Starting with the line that contains "by Dana Shultz", set down each line through the end of the entries below, exactly and with nothing added.

START Material for this task

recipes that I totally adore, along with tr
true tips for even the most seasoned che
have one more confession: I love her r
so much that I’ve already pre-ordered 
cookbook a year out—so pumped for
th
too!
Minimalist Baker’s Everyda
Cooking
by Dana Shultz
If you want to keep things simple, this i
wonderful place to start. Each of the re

END Material for this task

• **Written answer**:
by Dana Shultz
If you want to keep things simple, this i
wonderful place to start. Each of the re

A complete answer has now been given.